En verdad le digo que no tengo opinión sobre eso. Para mí hay dos tipos de periodismo: el bueno y el malo, y en ninguno entra la ficción.

¿Puede decirse que Lezama está en usted?

Lezama es una presencia que me acompaña siempre.

En 1996 publicó Yo soy el chef, ¿de verdad es usted un chef en el sentido literal del término?

Yo soy el chef es un libro sobre el gran cocinero cubano Gilberto Smith. En unas ocho o diez sesiones maratónicas él me contó su vida y al final del relato yo reproduje treinta de sus recetas remitiendo -cada una de ellas- a la figura más connotada que degustó el plato: Fidel, Carpentier, García Márquez, Juan Carlos I, Jacques Chirac… Fue un libro con suerte. Se publicó en México, Brasil y Japón.  Eran días en que yo tenía columnas de cocina en tres revistas. En realidad, y lo confieso sin rubor, tengo una relación neurótica con la cocina.

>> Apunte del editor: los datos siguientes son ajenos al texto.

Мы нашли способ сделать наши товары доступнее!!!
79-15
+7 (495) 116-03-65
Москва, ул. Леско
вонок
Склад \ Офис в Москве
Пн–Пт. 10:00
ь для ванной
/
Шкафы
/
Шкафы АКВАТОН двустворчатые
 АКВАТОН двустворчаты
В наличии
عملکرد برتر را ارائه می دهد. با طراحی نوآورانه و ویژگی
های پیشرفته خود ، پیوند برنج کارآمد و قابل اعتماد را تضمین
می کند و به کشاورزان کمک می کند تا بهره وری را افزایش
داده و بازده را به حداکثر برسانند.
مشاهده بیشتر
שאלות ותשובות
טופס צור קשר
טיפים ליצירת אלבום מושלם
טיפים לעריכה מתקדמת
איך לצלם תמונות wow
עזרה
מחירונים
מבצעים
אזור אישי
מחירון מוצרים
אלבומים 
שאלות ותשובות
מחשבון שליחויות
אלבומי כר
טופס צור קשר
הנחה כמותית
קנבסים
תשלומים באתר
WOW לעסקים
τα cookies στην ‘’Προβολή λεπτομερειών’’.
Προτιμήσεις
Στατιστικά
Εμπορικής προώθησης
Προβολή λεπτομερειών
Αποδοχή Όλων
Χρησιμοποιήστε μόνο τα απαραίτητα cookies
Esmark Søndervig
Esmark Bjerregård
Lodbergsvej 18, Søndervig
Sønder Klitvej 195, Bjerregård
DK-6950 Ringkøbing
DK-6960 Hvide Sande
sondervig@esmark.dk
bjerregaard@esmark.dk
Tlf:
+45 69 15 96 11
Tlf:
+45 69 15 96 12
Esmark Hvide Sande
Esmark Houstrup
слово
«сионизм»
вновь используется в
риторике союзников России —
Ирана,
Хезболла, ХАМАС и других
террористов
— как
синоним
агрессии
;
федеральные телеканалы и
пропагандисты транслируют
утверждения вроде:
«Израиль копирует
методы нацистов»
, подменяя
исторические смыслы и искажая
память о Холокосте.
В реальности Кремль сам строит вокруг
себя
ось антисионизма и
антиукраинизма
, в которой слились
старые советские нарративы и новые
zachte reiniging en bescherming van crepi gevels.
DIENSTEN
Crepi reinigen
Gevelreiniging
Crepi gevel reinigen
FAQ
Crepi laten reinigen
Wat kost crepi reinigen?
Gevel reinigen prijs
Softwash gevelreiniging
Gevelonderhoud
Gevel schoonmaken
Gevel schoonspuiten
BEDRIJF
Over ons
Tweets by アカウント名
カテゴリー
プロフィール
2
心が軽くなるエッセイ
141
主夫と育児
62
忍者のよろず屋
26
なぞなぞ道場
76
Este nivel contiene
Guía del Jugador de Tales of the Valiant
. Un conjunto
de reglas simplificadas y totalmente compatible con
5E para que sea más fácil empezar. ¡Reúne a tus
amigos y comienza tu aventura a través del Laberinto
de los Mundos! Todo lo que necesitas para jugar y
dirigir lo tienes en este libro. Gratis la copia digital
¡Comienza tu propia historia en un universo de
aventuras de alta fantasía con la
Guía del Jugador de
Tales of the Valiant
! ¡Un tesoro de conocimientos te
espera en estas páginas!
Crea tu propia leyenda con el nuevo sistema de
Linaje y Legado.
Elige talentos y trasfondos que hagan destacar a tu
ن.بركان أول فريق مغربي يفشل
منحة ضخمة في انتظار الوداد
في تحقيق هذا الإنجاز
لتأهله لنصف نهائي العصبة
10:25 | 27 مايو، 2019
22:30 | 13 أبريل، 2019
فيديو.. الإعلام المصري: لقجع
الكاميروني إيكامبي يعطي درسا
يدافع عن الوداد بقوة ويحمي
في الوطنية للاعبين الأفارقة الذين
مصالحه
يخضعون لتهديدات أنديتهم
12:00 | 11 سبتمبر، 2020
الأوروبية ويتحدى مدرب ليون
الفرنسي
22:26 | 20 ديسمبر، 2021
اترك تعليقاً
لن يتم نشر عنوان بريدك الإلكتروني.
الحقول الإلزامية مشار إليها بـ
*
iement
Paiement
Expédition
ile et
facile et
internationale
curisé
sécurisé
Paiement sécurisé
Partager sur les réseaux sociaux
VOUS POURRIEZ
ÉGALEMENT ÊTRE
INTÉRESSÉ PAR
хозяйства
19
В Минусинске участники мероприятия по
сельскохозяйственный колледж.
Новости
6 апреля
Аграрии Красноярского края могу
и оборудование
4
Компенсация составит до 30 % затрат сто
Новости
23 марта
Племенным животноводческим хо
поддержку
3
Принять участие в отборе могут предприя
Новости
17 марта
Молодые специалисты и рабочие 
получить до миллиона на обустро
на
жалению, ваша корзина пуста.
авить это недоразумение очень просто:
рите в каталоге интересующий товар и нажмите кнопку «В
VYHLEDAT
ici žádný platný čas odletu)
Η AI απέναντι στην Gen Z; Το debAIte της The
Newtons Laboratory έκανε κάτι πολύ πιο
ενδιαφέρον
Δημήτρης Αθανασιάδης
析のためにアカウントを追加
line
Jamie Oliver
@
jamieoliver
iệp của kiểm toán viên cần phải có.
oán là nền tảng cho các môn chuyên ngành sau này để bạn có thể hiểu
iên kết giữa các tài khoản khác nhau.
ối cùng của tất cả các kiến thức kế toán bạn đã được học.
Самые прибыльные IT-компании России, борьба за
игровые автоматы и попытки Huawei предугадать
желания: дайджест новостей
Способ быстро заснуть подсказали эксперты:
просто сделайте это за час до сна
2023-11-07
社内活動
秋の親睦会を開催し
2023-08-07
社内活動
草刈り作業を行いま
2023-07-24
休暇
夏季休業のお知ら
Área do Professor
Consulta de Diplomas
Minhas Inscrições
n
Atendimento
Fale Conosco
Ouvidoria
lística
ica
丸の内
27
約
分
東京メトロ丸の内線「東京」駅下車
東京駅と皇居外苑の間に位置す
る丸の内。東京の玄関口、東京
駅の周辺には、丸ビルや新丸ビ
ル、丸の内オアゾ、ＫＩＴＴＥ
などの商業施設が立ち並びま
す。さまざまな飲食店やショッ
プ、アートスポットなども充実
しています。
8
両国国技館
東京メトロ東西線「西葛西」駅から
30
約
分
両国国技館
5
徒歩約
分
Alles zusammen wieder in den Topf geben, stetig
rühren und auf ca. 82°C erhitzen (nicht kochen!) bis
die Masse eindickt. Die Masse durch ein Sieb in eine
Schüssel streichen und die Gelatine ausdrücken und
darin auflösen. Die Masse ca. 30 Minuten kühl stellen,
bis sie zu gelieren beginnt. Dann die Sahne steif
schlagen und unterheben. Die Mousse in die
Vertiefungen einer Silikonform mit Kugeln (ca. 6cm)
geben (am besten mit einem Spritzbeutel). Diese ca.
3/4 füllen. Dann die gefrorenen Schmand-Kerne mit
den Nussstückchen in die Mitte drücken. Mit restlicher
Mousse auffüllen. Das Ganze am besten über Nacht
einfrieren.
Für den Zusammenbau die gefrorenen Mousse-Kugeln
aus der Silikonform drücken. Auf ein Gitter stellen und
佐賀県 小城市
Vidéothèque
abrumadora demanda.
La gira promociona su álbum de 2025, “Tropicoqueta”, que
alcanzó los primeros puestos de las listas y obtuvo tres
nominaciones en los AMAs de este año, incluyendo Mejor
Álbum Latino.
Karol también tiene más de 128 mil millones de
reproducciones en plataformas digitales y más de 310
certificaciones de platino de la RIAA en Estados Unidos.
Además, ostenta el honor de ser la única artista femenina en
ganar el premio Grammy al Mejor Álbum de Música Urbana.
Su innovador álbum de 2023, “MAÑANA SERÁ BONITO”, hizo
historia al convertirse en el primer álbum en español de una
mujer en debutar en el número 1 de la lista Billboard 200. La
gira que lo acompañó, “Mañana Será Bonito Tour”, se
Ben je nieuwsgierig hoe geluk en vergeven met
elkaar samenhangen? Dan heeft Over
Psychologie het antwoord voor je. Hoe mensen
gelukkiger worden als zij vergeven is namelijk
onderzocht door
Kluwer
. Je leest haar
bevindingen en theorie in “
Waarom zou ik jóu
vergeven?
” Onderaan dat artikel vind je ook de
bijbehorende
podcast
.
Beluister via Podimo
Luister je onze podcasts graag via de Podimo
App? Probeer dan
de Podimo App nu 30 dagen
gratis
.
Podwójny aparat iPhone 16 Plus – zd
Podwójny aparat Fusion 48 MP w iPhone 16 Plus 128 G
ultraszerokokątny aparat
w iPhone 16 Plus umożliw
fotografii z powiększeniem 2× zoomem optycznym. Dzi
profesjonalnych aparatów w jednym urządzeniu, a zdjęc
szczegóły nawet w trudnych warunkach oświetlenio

De la más de una veintena de libros de su autoría, ¿cuál es el más amado?

Son ya más de treinta los libros publicados. La mayor parte de los autores ante una pregunta como ésta, remiten al entrevistador a sus libros más recientes. De hacerlo así, mencionaría Palabras reencontradas (Casa Editora Abril) que ganó en el 2019 el Premio del Lector, y García Márquez / Pasaje a La Habana, libro que escribí por encargo de la Editorial de la Universidad del Magdalena, en Colombia, y que se publicó en el mismo año y tiene ya  unas diez ediciones en español y en inglés; es una larga crónica sobre la relación del autor de Cien años de soledad con Cuba. No quiero dejar de mencionar, sin embargo, un libro como Memoria oculta de La Habana (Eds. Unión) y otro, Contar a Cuba (Ed. Capitán San Luis) de que se hicieron numerosas ediciones en español e inglés desde el 2011.

¿En qué ha ocupado su tiempo en estos meses de terrible pandemia?

He mantenido la columna dominical en Juventud Rebelde, y otra columna, también semanal, Apuntes del cartulario, en Cuba Debate, más la crónica que se trasmite todas las semanas por Habana Radio, la emisora de la Oficina del Historiador. Además, preparé una nueva edición (ampliada) de la estancia cubana de García Lorca y un libro, más breve, sobre el momento habanero de Juan Ramón Jiménez. Preparé una compilación de crónicas para la Casa Editora Abril, y para la Editorial McPherson (Panamá) la compilación Retrato hablado de La Habana y una nueva edición de Memoria oculta de La Habana.

En estos meses aparecieron los libros Itinerario habanero (Proyecto SurEl cojo de la bocina (Ed. Oriente), El crimen de la mancha en el espejo (Ed. McPherson, Panamá) y Diarios de Lezama Lima (Ed. Montacerdos, Santiago de Chile) y no tardará en publicarse La Habana contada (Ed. Arte y Literatura) compilación de crónicas escritas por extranjeros sobre la ciudad que se abre con un texto de 1597 y se cierra con otro del español Manuel Vicent, de 2012. Se trata de una obra que admite dos lecturas. Una, la de las crónicas que incluye, y otra, la de las notas que contienen todo un saber sobre La Habana.

Como ve, han sido meses de mucho trabajo. Veremos ahora lo que sigue.